* **INSTRUCCIÓN DE TRABAJO 1**: En el texto sobre la selección femenina de fútbol de Colombia, ¿en qué puesto terminó el equipo en Barranquilla 2018?
* **INSTRUCCIÓN DE TRABAJO 2**: Prolonga el texto sobre la selección femenina de fútbol de Colombia a partir de su última oración.

* **FRAGMENTO DEL DOCUMENTO**:
══════════════════════════════
Una deuda pendiente que trasciende lo deportivo
¿Por qué una selección que alcanzó cuartos de final en un Mundial y que hoy domina la Liga de Naciones femenina sigue sin conquistar el oro en unos Juegos Centroamericanos y del Caribe? La respuesta no es táctica ni técnica. Es estructural, histórica y revela una asimetría persistente en la manera como el deporte colombiano invierte, planifica y reconoce el talento femenino. Este jueves, en el estadio Cibau de Santo Domingo, la selección dirigida por Ángelo Marsiglia tiene la oportunidad de romper una sequía que ya dura demasiado.
Tres ediciones, tres frustraciones
La historia reciente es elocuente. En Veracruz 2014, Colombia llegó a la final y perdió ante México, el anfitrión. En Barranquilla 2018, ni siquiera superó la fase de grupos y terminó séptima. En El Salvador 2023, aunque clasificó, no participó porque el calendario coincidía con el Mundial de Australia y Nueva Zelanda, donde cayó 2-1 ante Inglaterra en cuartos. Tres ediciones, tres frustraciones distintas, un mismo patrón: el fútbol femenino colombiano compite con desventaja logística, con menor preparación y con la carga de una inversión que siempre llega tarde.
La semifinal contra Venezuela ilustra esa tensión. Las venezolanas se adelantaron, pero Colombia no se rindió. Melanin Aponzá descontó al minuto 40, Mariana Zamorano igualó al 52 y en la definición desde los doce pasos, según reportó La Opinión de Cúcuta, las jugadoras colombianas acertaron cuatro de cinco cobros para sellar el paso a la final. Fue un triunfo de carácter, pero también de oficio: las futbolistas saben que cada torneo regional es una vitrina para exigir mejores condiciones, contratos dignos y un lugar en la agenda pública que no dependa de la coyuntura olímpica.
══════════════════════════════
* **MATERIAL PROPORCIONADO**:
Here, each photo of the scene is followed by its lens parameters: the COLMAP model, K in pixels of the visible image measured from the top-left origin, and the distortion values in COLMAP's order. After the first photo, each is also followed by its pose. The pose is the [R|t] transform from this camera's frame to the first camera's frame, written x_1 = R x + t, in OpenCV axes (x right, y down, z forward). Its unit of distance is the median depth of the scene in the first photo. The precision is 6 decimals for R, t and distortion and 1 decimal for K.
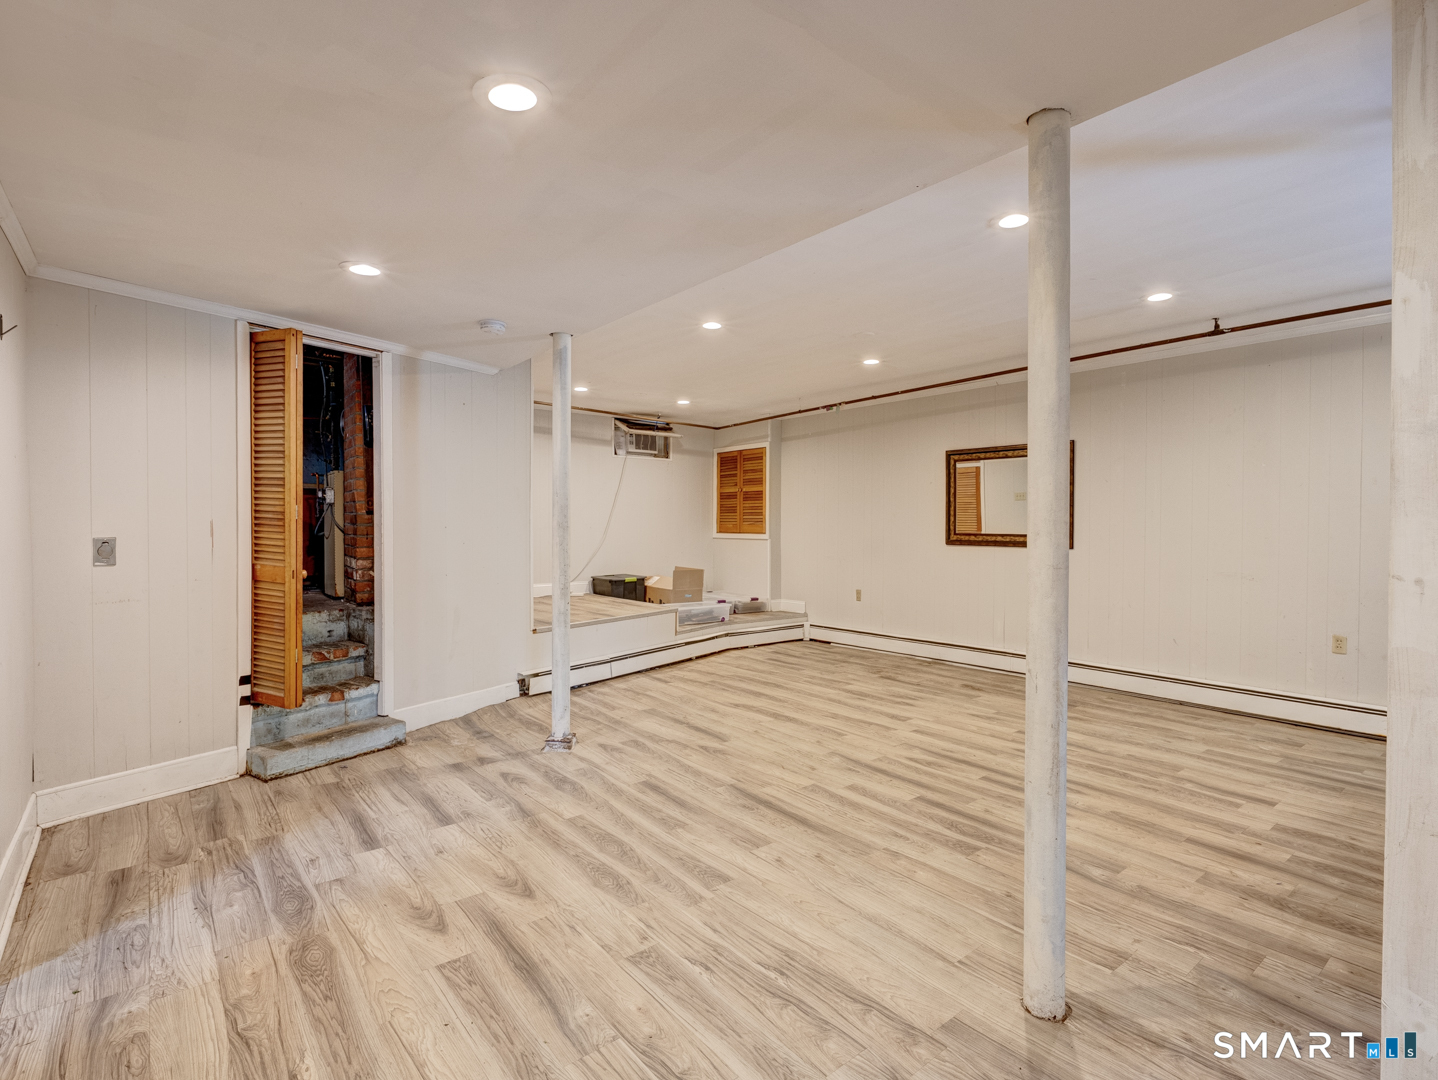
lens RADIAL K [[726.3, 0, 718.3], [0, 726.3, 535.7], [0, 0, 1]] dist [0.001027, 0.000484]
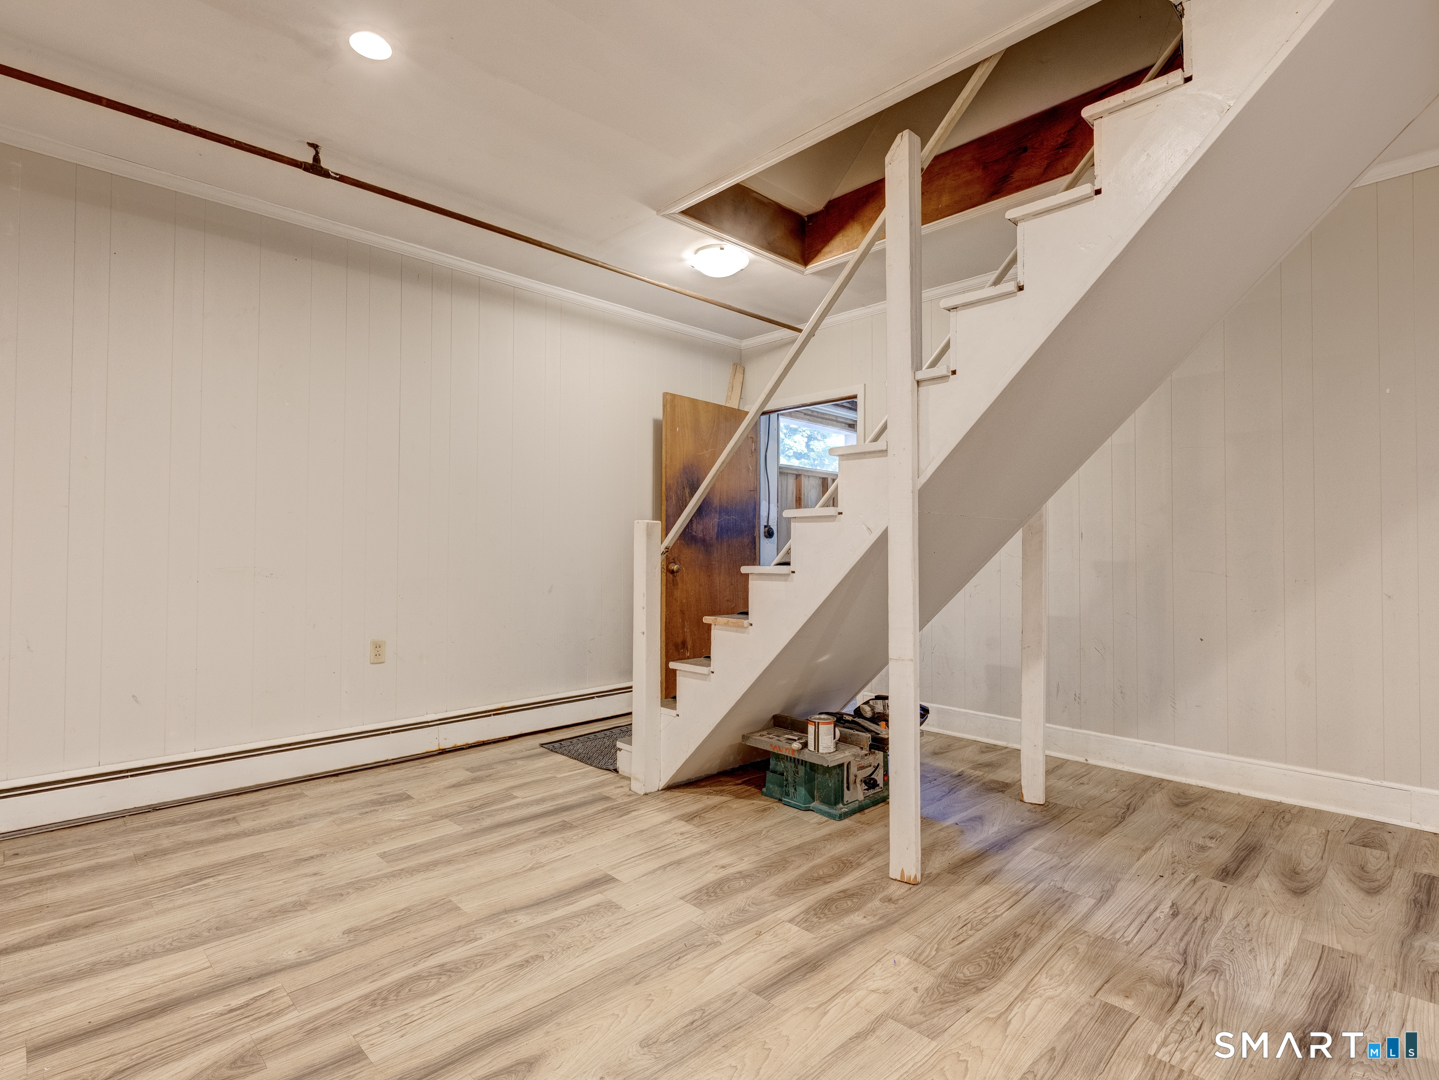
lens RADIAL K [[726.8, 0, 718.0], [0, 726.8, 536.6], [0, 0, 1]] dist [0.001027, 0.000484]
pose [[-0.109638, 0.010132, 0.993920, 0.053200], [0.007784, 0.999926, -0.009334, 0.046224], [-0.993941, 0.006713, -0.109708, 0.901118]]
══════════════════════════════
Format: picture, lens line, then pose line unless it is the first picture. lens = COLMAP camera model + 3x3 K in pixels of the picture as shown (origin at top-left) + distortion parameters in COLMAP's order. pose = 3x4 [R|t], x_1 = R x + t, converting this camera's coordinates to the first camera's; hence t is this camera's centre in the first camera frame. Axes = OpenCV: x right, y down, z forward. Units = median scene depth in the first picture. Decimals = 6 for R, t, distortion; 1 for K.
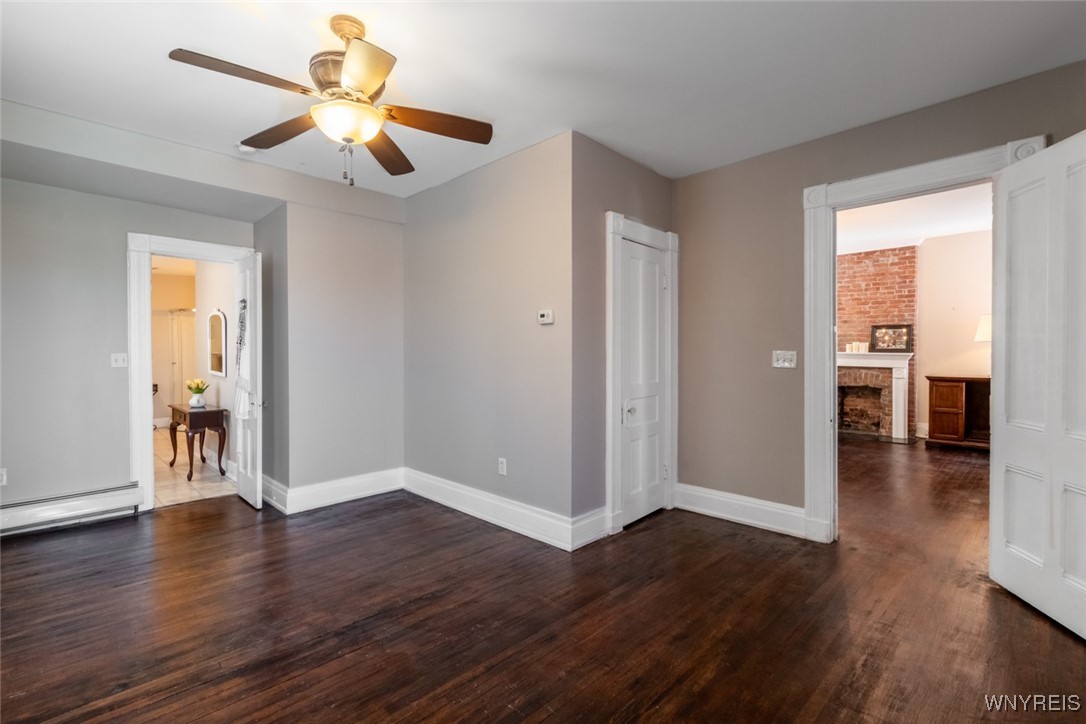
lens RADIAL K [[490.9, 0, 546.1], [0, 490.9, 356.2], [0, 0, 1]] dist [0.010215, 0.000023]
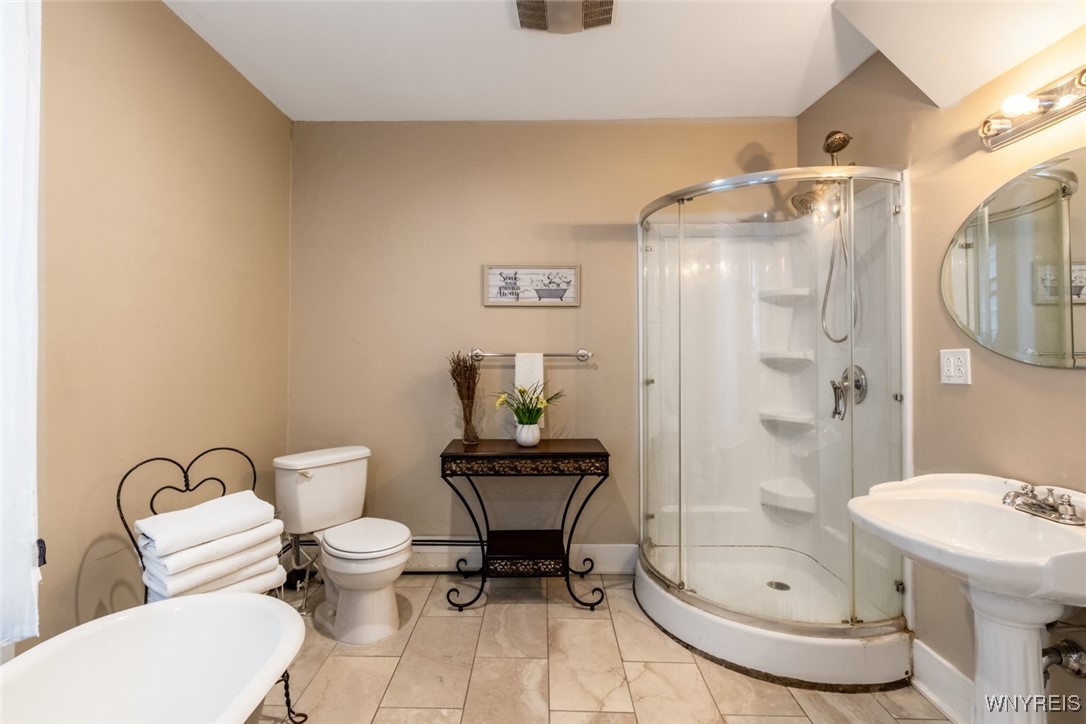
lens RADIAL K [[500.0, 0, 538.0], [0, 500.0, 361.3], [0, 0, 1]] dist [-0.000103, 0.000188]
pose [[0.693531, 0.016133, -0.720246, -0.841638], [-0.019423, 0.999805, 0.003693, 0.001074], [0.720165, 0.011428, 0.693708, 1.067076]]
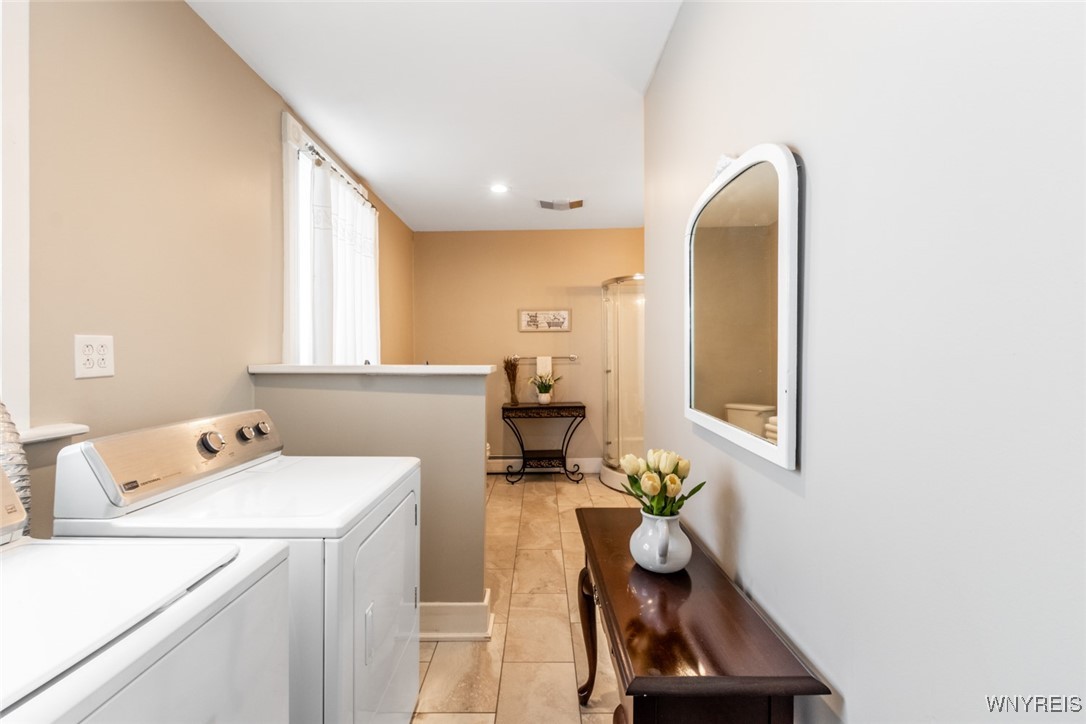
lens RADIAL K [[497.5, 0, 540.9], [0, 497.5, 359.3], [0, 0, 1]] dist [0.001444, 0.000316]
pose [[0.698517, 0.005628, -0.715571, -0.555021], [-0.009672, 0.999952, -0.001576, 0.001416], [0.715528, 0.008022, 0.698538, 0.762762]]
══════════════════════════════
* **RESPUESTA ESPERADA 1**: Terminó en el séptimo puesto, sin superar la fase de grupos.

* **RESPUESTA ESPERADA 2**:
El rival y el contexto
México, el adversario de este jueves, no es un desconocido. Es el mismo equipo que las derrotó en la final de 2014 y que hoy llega con una generación renovada, dirigida por Vanessa Martínez. Las mexicanas dejaron en el camino a El Salvador en un partido que se definió en la prórroga con un doblete de Andrea Bosch y un gol de Valerie Vargas. Tienen oficio, tienen historia y tienen la ambición de revalidar un dominio regional que Colombia aspira a quebrar.
Pero el contexto es distinto. La selección colombiana llega a esta final con un segundo título en la temporada tras ganar la Liga de Naciones, un certamen que le dio rodaje internacional y confianza. Las jugadoras que hoy visten la tricolor no son las mismas de hace una década: son profesionales que compiten en ligas europeas y americanas, que conocen la presión de los escenarios grandes y que han aprendido a convivir con la expectativa. La pregunta es si esa madurez individual se traduce en un triunfo colectivo que rompa el maleficio centroamericano.
Lo que está en juego
Un oro en Santo Domingo no cambiará de inmediato las condiciones estructurales del fútbol femenino en Colombia. No aumentará los salarios de las jugadoras de la liga local, no mejorará las canchas de entrenamiento ni garantizará una transmisión televisiva digna. Pero sí puede ser un punto de inflexión simbólico, un argumento más para exigir que la inversión pública y privada deje de tratar al fútbol femenino como un apéndice del masculino.
Tocqueville escribió que las democracias se juzgan por cómo tratan a sus minorías. En el deporte, esa máxima aplica con nitidez: una nación que celebra los triunfos de sus mujeres pero no les garantiza las mismas condiciones que a sus hombres practica una forma sutil de discriminación institucional. La final de este jueves es una oportunidad para que Colombia demuestre, ante sí misma y ante la región, que el talento femenino no es una excepción sino una regla que merece ser financiada, protegida y celebrada con la misma intensidad.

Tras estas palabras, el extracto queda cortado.